WORK REQUIRED
Find every line in the rows below that contains the word "inferior" and copy each of those lines. Treat case as significant.

===== TASK INPUTS

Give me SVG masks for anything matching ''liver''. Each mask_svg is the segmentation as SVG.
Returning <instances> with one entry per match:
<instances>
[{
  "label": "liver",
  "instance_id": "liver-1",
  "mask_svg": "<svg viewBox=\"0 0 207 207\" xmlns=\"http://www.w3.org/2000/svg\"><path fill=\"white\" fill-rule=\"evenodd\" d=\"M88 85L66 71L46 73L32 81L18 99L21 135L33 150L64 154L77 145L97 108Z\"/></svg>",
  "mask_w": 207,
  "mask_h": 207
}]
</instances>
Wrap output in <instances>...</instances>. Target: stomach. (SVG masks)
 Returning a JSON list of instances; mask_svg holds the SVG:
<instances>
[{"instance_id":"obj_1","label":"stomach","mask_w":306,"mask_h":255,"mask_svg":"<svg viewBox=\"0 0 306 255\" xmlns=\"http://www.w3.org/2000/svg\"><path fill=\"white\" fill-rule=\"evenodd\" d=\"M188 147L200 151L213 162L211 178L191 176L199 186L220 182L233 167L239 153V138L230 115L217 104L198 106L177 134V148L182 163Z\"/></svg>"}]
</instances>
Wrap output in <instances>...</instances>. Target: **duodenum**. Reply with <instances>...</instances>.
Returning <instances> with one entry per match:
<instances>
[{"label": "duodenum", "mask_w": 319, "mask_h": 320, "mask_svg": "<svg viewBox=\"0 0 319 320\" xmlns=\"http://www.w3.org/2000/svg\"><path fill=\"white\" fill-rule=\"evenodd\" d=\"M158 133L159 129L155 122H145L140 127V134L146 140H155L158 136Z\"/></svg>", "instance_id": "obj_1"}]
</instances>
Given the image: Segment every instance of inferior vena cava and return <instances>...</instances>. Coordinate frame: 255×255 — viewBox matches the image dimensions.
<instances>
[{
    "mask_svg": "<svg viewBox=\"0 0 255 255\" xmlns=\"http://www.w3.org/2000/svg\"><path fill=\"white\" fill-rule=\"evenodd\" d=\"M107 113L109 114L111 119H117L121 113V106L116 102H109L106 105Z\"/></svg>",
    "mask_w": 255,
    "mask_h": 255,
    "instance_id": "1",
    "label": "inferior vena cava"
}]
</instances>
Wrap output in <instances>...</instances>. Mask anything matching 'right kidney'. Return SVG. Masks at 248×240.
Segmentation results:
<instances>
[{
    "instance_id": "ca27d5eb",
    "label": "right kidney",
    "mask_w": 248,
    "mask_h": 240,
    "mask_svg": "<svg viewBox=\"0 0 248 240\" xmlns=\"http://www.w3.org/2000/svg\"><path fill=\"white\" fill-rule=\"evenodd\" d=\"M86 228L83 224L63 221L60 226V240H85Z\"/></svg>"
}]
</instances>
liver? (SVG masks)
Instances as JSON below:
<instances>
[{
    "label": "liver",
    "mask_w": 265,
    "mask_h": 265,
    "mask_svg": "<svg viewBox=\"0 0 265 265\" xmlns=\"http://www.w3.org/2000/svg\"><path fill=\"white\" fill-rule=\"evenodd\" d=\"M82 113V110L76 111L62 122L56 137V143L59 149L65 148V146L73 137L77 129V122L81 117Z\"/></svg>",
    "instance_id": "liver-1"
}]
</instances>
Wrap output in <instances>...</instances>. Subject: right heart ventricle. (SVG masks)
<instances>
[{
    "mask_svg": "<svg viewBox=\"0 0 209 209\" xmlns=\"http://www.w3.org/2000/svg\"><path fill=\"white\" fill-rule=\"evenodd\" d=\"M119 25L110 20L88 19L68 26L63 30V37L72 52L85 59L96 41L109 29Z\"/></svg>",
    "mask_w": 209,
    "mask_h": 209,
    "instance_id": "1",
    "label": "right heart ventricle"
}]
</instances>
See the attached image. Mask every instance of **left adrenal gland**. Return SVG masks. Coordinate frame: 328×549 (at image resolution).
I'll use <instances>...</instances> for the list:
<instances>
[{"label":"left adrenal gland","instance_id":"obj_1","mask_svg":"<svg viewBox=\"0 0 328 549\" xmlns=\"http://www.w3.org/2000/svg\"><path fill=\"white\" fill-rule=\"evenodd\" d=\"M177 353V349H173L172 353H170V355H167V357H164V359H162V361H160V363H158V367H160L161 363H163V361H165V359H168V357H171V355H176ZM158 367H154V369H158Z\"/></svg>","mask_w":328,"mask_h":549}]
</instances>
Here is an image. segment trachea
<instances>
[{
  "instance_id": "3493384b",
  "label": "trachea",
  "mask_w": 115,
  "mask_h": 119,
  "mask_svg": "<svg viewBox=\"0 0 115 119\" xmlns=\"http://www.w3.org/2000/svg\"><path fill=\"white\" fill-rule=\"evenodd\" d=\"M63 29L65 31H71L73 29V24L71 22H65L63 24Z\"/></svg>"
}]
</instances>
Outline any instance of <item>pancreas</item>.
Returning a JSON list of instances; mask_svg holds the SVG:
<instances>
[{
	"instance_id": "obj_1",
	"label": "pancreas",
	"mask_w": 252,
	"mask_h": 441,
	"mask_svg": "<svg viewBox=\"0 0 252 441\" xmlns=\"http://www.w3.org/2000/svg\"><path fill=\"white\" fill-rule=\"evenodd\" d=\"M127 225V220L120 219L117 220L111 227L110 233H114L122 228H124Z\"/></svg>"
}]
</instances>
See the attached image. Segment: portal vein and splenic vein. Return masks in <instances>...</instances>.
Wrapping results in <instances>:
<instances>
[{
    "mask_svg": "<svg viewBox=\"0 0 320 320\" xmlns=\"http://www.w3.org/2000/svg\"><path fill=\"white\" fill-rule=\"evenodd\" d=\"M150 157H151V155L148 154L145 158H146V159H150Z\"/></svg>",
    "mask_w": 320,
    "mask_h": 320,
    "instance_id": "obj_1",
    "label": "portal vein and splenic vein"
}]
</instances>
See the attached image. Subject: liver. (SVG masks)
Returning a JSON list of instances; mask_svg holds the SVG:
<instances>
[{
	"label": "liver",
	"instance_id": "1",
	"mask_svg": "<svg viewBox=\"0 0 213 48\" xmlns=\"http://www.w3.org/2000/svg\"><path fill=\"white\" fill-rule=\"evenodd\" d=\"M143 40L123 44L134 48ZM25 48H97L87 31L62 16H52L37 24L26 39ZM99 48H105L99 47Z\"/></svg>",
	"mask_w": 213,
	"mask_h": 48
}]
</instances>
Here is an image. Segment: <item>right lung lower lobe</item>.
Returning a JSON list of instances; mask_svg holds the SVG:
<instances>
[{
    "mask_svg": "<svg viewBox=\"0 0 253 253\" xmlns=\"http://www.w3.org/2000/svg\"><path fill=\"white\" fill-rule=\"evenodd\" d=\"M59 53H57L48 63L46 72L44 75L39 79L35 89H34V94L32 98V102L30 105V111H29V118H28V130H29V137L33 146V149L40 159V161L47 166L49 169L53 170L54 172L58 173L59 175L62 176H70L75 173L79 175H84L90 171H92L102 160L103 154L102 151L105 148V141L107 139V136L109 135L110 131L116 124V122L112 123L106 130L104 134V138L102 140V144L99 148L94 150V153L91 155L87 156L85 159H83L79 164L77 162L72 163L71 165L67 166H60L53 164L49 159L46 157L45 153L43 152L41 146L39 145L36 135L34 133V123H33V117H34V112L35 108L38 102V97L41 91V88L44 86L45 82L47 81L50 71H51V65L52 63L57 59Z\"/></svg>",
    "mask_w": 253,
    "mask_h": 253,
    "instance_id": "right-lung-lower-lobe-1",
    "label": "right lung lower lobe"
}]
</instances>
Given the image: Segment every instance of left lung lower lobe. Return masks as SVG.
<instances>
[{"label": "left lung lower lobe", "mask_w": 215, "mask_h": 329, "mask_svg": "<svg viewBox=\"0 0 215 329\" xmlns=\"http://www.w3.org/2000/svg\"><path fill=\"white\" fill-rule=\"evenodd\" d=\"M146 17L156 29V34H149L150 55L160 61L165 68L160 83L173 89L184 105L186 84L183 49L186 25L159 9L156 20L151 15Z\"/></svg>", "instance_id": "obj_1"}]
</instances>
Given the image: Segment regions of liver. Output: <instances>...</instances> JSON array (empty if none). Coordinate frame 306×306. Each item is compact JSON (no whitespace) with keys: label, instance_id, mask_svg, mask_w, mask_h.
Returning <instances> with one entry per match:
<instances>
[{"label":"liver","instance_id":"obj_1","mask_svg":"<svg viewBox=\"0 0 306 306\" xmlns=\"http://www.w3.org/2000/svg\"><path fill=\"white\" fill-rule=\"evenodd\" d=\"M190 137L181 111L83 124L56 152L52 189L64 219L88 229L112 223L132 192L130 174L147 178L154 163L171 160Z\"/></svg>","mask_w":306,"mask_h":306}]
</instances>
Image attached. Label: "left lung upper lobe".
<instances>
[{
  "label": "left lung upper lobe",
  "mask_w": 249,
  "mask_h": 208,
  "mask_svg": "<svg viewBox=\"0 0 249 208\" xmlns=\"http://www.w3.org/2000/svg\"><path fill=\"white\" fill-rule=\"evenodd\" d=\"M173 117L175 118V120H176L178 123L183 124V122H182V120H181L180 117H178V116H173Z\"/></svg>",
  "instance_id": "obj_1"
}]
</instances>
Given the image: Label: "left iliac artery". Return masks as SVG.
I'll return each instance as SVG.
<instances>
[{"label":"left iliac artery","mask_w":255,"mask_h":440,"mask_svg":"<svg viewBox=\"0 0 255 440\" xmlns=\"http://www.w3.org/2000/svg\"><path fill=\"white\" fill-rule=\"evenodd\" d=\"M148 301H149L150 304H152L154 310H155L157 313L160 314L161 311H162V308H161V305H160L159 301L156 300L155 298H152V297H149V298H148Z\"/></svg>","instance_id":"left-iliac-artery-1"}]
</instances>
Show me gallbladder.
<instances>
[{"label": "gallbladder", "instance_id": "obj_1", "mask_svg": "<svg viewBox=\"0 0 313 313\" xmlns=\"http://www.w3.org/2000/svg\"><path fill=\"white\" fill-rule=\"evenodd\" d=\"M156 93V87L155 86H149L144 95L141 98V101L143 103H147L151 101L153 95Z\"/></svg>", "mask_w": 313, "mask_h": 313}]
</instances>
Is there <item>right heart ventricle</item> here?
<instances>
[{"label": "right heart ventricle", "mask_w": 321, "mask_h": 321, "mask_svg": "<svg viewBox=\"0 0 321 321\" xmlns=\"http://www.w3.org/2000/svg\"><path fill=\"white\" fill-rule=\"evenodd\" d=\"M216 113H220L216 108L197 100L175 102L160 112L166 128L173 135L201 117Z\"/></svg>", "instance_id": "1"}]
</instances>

==========

RESULT FOR THIS EXERCISE
Given the image: Segment every instance of inferior vena cava and return <instances>...</instances>. Coordinate frame: 255×255 — viewBox matches the image dimensions.
    "label": "inferior vena cava"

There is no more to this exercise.